Long-Term Care
Nursing home and Home and Community Based Services (HCBS) are available only when there is a medical need for nursing-home level care. HCBS may be available to help a recipient stay in his/her home, but only when the cost to the program is less than the cost of a nursing home. Twenty-four hour care is not available in the home, since it would cost more than nursing home care. Because of the cost of long-term care, the income limit for eligibility is three times the SSI payment level (approximately $1,737), but see the Estate Planning section below for exceptions. There was a recent change to require proof of disability for long-term care.
Program of All-Inclusive Care for the Elderly (PACE)

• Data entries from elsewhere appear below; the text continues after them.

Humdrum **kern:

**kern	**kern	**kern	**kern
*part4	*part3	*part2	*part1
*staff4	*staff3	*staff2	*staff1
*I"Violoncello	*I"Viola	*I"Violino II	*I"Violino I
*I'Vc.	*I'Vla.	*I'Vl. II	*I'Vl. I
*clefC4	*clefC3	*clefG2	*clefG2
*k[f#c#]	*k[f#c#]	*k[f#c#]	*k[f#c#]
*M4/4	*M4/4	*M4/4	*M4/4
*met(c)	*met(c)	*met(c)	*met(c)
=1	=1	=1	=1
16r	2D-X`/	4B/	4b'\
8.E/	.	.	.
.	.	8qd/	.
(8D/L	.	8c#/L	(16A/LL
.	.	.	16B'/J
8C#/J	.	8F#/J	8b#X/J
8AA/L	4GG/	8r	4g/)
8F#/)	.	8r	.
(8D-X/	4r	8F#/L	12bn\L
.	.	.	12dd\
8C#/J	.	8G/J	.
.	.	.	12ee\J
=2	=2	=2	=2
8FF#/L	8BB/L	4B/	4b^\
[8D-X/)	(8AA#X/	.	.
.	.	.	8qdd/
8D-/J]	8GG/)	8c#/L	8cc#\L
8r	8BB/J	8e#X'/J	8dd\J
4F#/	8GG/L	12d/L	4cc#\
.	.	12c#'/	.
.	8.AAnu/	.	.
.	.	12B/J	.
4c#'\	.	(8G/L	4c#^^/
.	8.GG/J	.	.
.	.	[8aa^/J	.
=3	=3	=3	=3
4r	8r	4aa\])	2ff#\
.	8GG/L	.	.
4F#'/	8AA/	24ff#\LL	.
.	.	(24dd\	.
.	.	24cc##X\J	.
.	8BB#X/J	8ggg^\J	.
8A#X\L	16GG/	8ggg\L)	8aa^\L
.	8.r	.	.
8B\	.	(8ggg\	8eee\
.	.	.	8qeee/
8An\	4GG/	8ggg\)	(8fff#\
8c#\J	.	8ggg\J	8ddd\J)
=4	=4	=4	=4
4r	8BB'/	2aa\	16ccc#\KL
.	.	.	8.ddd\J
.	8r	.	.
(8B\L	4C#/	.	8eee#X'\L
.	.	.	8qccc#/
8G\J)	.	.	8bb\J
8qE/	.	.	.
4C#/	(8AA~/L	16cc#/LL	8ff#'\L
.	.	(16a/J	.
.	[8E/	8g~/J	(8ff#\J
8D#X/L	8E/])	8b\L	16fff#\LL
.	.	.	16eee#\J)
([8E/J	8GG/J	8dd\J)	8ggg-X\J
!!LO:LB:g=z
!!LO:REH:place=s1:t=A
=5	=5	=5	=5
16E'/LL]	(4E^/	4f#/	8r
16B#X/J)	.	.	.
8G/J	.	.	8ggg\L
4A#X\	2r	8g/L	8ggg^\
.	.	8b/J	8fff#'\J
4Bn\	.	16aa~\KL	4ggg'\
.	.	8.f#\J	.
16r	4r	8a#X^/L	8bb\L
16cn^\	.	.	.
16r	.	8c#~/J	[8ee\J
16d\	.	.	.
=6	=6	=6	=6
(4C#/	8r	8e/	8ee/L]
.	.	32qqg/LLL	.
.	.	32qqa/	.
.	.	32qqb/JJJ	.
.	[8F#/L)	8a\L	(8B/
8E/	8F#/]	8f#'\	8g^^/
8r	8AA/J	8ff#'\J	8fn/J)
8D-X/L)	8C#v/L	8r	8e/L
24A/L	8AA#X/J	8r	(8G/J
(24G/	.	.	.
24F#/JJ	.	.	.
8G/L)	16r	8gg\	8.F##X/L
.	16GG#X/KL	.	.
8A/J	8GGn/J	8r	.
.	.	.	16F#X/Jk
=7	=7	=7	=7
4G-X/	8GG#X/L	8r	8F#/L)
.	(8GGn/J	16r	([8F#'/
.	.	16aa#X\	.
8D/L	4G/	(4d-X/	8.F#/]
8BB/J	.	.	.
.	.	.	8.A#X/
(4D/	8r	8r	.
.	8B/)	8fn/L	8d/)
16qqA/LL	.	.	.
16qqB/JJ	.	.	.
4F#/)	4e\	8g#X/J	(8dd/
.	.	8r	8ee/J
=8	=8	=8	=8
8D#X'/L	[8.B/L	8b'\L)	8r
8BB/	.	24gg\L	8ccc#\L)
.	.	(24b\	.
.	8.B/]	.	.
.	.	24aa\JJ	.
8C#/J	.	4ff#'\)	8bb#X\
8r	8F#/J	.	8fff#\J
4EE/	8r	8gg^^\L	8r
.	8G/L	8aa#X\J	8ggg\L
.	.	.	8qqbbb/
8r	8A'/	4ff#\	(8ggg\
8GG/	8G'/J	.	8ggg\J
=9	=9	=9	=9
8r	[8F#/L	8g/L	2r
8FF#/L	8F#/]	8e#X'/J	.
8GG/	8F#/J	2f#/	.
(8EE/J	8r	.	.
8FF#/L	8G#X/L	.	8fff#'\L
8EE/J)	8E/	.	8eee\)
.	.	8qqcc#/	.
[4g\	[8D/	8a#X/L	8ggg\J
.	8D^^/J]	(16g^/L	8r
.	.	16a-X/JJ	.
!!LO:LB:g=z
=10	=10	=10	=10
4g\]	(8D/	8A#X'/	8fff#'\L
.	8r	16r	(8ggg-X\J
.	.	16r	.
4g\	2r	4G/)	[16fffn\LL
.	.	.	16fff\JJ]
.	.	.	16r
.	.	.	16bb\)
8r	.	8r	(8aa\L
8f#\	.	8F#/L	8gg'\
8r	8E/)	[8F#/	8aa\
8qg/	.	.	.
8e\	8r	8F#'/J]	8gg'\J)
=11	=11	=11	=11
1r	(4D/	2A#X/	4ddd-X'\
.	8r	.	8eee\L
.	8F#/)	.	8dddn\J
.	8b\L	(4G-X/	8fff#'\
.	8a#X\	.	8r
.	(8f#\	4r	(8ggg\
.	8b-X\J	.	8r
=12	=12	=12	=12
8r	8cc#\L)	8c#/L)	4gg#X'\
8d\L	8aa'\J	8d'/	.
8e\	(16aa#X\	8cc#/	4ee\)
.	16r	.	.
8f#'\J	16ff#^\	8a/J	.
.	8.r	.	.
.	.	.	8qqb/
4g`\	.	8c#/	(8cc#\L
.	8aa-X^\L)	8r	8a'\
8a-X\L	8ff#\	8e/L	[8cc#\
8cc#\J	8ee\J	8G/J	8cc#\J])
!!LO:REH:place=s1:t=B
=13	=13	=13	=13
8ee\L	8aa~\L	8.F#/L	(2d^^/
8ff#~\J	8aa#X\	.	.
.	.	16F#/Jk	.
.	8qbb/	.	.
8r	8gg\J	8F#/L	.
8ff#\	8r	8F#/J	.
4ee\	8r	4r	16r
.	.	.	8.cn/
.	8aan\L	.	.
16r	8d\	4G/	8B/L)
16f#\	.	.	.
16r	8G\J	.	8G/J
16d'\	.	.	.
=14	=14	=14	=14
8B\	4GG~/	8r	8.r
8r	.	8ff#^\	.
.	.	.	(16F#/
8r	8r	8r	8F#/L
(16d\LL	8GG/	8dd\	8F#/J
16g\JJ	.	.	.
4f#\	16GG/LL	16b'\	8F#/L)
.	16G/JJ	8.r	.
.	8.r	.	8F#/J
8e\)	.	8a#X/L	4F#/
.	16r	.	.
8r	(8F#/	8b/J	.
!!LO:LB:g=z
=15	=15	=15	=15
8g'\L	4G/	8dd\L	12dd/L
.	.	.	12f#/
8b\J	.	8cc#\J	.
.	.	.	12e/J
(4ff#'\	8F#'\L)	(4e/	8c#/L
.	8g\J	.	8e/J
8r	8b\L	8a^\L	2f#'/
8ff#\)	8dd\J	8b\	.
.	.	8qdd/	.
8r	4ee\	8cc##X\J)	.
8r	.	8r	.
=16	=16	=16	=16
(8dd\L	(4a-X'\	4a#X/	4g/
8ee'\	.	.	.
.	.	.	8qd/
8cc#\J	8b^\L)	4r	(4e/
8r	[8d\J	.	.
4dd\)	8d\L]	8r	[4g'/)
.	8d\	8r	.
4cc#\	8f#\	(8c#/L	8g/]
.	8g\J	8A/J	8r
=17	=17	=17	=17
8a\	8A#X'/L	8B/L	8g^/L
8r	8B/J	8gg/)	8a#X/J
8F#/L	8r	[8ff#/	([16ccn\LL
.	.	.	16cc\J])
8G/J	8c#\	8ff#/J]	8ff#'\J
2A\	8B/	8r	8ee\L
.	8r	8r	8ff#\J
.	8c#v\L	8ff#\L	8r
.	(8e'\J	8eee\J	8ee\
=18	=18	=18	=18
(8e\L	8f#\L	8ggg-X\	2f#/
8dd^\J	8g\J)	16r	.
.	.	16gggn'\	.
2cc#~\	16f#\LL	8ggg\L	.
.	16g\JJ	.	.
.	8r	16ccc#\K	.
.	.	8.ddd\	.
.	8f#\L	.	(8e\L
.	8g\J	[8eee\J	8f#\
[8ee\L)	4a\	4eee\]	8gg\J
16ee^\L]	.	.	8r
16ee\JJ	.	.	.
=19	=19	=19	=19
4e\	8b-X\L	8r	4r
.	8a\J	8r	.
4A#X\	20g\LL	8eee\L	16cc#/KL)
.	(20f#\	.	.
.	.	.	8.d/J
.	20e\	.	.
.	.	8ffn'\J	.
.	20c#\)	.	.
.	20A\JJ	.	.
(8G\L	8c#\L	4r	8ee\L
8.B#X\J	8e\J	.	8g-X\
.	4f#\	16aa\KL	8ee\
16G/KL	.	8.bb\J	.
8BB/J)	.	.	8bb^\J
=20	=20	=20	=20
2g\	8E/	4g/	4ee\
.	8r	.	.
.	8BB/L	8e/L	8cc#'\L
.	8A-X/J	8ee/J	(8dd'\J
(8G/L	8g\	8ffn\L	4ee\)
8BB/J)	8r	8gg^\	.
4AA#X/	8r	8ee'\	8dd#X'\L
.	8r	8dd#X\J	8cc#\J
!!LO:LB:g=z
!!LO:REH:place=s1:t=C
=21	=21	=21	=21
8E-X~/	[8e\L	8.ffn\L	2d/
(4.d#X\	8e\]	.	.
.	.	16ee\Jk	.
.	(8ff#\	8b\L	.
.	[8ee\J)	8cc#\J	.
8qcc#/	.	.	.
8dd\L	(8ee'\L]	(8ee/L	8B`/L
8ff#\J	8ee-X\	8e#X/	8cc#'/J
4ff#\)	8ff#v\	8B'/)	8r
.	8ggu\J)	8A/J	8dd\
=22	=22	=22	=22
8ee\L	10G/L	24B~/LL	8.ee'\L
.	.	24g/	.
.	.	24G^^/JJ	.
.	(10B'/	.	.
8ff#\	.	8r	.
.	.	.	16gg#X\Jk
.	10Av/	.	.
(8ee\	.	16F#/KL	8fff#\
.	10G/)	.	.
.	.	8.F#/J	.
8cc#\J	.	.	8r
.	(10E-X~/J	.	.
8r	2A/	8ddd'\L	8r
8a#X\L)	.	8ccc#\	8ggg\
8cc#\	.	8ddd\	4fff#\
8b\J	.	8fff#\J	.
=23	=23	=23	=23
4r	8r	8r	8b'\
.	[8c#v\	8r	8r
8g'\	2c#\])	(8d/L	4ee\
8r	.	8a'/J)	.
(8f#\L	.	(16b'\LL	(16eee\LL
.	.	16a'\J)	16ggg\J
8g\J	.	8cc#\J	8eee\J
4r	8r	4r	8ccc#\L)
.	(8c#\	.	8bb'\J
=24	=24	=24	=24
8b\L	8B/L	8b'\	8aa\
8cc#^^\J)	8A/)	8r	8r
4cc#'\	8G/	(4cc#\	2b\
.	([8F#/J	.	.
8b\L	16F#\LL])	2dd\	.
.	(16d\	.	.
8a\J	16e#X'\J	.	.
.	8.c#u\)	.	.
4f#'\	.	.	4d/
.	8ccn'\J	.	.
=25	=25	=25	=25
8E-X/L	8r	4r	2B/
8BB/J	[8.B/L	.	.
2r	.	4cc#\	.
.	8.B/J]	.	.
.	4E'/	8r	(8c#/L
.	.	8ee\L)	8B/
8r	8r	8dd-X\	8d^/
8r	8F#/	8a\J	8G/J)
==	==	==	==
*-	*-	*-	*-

Another option available to frail elders is known as the Program of All-Inclusive Care for the Elderly or PACE. This program provides comprehensive health care and supportive services for persons 65 years and older. In Colorado, the PACE contract is currently managed by Total Long-term Care (TLC) and is only available in the Denver metropolitan area and Colorado Springs. For more information, contact Total Long-term Care at (303) 869-4664, or inquire about this program through your local County Department of Social Services.
Estate Planning
Even with the higher income cap, many people who have income too high to qualify for Medicaid long-term care are still unable to pay for nursing home care, since nursing homes charge more than $1,737 per month. In those cases a trust, sometimes known as a “Miller trust,” may set aside enough income to make an individual eligible. Other forms of estate planning may preserve some assets. However, transfers to create eligibility can result in severe penalties, particularly if made within three years before applying for Medicaid, or five years if the transfer involves a trust. Because of the possible penalties, any financial planning should be done by an attorney with Medicaid expertise.
Spousal Protection
The “Spousal Protection rule” allows a spouse who remains at home to avoid poverty by keeping between $1,561.25 and $2,377.50 of the couple’s monthly income, while the institutionalized spouse receives Medicaid. The community spouse generally may also keep his/her IRA’s, pensions, other exempt property as described above under general Medicaid eligibility rules, and up to $92,760 in non-exempt resources. The spousal protection rules are indexed to the Consumer Price Index and change yearly.
Estate Recovery
Under a program known as the “Colorado Estate Recovery Program,” the state can recover Medicaid expenditures from the recipient’s estate after he/she dies. The estate recovery program applies to persons who were 55 years of age or older when they received such assistance, as well as to all institutionalized individuals. The program permits the state to file a claim against an individual Medicaid recipient’s estate, including a lien on the home. After the person dies, the state can enforce the lien and recover the expenses paid by Medicaid from the proceeds of the sale of the property. No action is taken against the property while the Medicaid recipient is still living.
The home may be protected from recovery if a surviving spouse or dependent child is still living there. There are other exceptions to recovery. It is important to consult with an attorney knowledgeable about Medicaid eligibility concerning these provisions, since they are complex and subject to change.